Many Muslims worldwide are ignorant about many things, he said, including their own religion. Pakistan's literacy rate is only 9 percent, he said.
"They have been brought up in war. No education. They are living in shelters, these ghettos. I expect this from them."
Chaudhry said the terrorist attacks could have completely discredited Islam, the fastest-growing religion in America.
But they didn't.
"Due to the grace of God, the reverse has happened," he said.
"More people are trying to understand Islam."
The call to prayer is answered
Just before 5 p.m., Ahmed El-Sherbeeny removed his shoes and entered a plain, white-painted wooden building, tucked away behind the McDonald's on University Avenue.
He walked through a carpeted room to a bathing nook, removed the white knit kufi from his head, and patiently explained the ablutions he must perform before praying.
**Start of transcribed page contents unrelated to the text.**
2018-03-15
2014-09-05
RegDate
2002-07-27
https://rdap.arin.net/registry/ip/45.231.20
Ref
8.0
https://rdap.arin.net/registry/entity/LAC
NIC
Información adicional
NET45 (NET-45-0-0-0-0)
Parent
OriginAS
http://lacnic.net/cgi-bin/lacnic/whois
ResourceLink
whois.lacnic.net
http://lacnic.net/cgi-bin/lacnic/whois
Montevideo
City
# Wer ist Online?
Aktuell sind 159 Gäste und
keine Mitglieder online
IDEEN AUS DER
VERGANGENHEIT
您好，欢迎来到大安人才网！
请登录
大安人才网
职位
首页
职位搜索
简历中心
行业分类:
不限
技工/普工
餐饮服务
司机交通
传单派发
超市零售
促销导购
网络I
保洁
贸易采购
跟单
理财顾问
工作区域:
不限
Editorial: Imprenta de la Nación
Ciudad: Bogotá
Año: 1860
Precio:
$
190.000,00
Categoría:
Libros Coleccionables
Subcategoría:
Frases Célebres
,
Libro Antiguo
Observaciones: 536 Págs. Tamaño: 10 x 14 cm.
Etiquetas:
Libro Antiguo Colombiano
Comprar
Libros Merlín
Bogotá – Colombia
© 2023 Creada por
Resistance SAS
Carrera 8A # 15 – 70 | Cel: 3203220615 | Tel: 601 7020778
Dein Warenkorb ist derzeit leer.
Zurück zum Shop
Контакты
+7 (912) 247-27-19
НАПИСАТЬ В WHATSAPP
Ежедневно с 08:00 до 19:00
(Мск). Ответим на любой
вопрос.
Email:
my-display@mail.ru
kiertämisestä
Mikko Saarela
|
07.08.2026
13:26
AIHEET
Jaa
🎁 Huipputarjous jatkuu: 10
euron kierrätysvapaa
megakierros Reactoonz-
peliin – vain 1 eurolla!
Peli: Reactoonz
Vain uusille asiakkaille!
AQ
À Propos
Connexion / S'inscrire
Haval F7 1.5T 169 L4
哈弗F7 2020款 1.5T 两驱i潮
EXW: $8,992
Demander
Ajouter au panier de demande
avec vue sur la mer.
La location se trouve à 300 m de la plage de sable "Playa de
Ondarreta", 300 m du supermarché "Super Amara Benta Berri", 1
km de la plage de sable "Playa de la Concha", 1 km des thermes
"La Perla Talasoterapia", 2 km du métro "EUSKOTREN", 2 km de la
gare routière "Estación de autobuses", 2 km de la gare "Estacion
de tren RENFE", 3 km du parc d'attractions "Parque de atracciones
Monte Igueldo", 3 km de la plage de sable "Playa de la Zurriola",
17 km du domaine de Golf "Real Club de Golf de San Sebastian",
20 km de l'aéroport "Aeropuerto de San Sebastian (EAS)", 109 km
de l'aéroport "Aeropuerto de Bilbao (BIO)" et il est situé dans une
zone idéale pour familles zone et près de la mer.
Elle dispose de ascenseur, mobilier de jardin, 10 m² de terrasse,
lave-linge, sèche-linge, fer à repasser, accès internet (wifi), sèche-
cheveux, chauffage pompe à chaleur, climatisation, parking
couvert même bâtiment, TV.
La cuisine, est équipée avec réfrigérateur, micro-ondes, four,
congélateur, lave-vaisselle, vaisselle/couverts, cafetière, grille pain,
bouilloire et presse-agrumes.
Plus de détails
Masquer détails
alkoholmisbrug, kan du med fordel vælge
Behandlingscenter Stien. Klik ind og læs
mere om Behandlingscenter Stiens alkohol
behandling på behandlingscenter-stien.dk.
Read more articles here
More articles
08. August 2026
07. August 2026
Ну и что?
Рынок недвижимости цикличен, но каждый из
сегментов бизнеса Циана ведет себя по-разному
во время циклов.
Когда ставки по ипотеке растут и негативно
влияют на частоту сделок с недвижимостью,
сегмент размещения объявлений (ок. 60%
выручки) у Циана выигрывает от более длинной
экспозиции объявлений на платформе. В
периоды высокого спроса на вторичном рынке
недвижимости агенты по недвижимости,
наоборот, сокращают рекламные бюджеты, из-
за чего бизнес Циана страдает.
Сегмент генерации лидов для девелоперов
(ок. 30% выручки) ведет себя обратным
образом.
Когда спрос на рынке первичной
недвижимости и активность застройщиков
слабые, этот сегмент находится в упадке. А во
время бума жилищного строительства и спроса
"Hands, gargle, nose, face, arms — right and left — head, ears and two feet," he said.
Then he returned to the carpeted room and turned on a microphone. He faced east and began to sing the prayer call. Speakers piped the high, chanting song into the open air.
Men began to file in: Sabbagh from upstairs, and Shah, who kicked off their shoes, dropped their backpacks and padded quietly to the front of the room, bowing before settling into quiet contemplation.
A small boy entered with a tall man. They stood side by side, the boy copying the man's movements — bending, kneeling, bowing.
The tall man leads the prayer. A young man in hospital scrubs is the last to file in, making 10 who pray along with the leader.
When the simple, silent ceremony is finished, the boy skips across the soft carpet and out the door.
Within a year, Morgantown will have a new mosque to replace the little white building, Albalawa said.
"It will look like a mosque from outside, with the minaret," a tower from which the muezzin calls people to prayer.
"We plan to have an open house soon, for Muslim and non-Muslim to get to know each other."
Morgantown, like other cities in West Virginia, is developing a sizable Muslim community. Albalawa can count Muslims from Asia, Europe, South Africa, North America, Malaysia and Indonesia.
"A big percentage of these people are professionals," he said. "Doctors, a lot of post-doc faculty at WVU."
Late this summer, the State Department started conducting background checks on all foreign male students between the ages of 16 and 45.
"In fact," said Peter Li, WVU's dean of international students, "some of our students are still stuck overseas." By the end of the second week of classes, eight students will still be waiting on their security clearance. They had already missed so many classes, they probably won't be able to study in the United States this semester.
Surprisingly, Li said, Sept. 11 and its aftermath haven't cut down the number of international students at WVU.
"Unofficially, we are getting 160 more international students as opposed to the same time last year," he said. Students from the Middle East and Pakistan make up about 10 percent of the 1,350 international students.
Albalawa said some of his friends from Saudi Arabia abandoned their plans to pursue a Ph.D. in the United States after Sept. 11.
"In fact, if I listen to my mom, brother and sisters, I would not come to this country," he said. He recently went back to Saudi Arabia for a visit, and his family urged him to stay home.
He definitely would have, if he wasn't so close to finishing his degree.
"I try to convince them it's getting better," he said. "But I believe I am taking some risk being in this country now."